__Text section__.

Content starts

The Forests Dialogue
- Founded: 1999
- Focus: conservation of forests, sustainable land use, sustainable resource use
- Location: New Haven, United States;
- Region served: Worldwide
- Method: Facilitation of dialogues
- Website: The Forests Dialogue

= The Forests Dialogue =

Sustainable land use organization

The Forests Dialogue (TFD) is an autonomous, unincorporated organization hosted by Yale University School of Forestry and Environmental Studies. TFD was created in 1998 to provide international leaders in the forest sector with an ongoing, multi-stakeholder dialogue (MSD) platform and process focused on developing mutual trust, shared understanding, and collaborative solutions to challenges in achieving sustainable forest management and forest conservation around the world.

== Purpose and mission ==
TFD's stated purpose is to contribute to sustainable land and resource use, the conservation and sustainable management of forests, and improved livelihoods by helping people engage and explore difficult issues, find collaborative solutions, and make positive changes.

TFD's mission is to pursue their purpose through constructive dialogue processes among all key stakeholders, based on mutual trust, enhanced understanding and commitment to change. TFD's dialogues are reportedly designed to build relationships and to spur collaborative action on the highest priority issues facing the world's forests.

== Process ==
Each TFD Dialogue consists of three phases where in the initiating phase the key issues are identified, and existing perspectives and information are shared. In the second phase consensus on the main challenges surrounding the key issues is reached and in the final stage TFD actively promotes and facilitates stakeholder actions that lead to collaborative solutions with impact on policy and on the ground.
As part of this process, TFD leads 2–4 day multi-stakeholder dialogues that usually have a field component with visits to sites under dispute followed by a discussion component in a nearby major city.

Content ends

__Supplied material__.
Content starts

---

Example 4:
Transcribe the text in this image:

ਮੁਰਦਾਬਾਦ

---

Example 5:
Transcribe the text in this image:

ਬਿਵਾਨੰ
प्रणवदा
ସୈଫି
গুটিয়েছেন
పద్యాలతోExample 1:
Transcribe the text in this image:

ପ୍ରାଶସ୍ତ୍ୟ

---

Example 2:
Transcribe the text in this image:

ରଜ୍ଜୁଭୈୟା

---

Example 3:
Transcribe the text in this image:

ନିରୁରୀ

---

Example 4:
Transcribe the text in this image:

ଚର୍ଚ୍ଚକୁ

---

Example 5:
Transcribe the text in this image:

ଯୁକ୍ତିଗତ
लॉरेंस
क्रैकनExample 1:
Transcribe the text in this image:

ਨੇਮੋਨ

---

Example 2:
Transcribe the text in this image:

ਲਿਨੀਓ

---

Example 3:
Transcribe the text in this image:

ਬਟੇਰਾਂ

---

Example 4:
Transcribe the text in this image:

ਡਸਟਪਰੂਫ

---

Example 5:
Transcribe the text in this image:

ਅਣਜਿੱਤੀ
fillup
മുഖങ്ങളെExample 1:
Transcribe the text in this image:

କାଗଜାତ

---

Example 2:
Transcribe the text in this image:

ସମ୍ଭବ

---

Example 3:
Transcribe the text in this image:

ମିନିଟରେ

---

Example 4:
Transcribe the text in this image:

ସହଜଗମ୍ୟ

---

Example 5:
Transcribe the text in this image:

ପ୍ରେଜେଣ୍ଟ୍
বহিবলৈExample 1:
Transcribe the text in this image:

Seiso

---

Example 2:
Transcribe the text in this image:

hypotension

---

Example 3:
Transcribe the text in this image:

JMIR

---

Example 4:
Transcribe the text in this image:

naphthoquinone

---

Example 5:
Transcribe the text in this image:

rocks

Content ends

__Exercise set__.
1. Condense the paragraph of the Forests Dialogue text that begins "Each TFD Dialogue consists of three phases" into a short list that keeps its main facts.
2. From the Forests Dialogue text, extract word for word the passage that begins at the words "The Forests Dialogue (TFD)" and stops after "make positive changes.".

__Solution list__.
1.
Each TFD Dialogue has three phases:
- Initiating phase: key issues are identified, and existing perspectives and information are shared.
- Second phase: consensus is reached on the main challenges surrounding the key issues.
- Final stage: TFD actively promotes and facilitates stakeholder actions that lead to collaborative solutions with impact on policy and on the ground.

2.
The Forests Dialogue (TFD) is an autonomous, unincorporated organization hosted by Yale University School of Forestry and Environmental Studies. TFD was created in 1998 to provide international leaders in the forest sector with an ongoing, multi-stakeholder dialogue (MSD) platform and process focused on developing mutual trust, shared understanding, and collaborative solutions to challenges in achieving sustainable forest management and forest conservation around the world.

== Purpose and mission ==
TFD's stated purpose is to contribute to sustainable land and resource use, the conservation and sustainable management of forests, and improved livelihoods by helping people engage and explore difficult issues, find collaborative solutions, and make positive changes.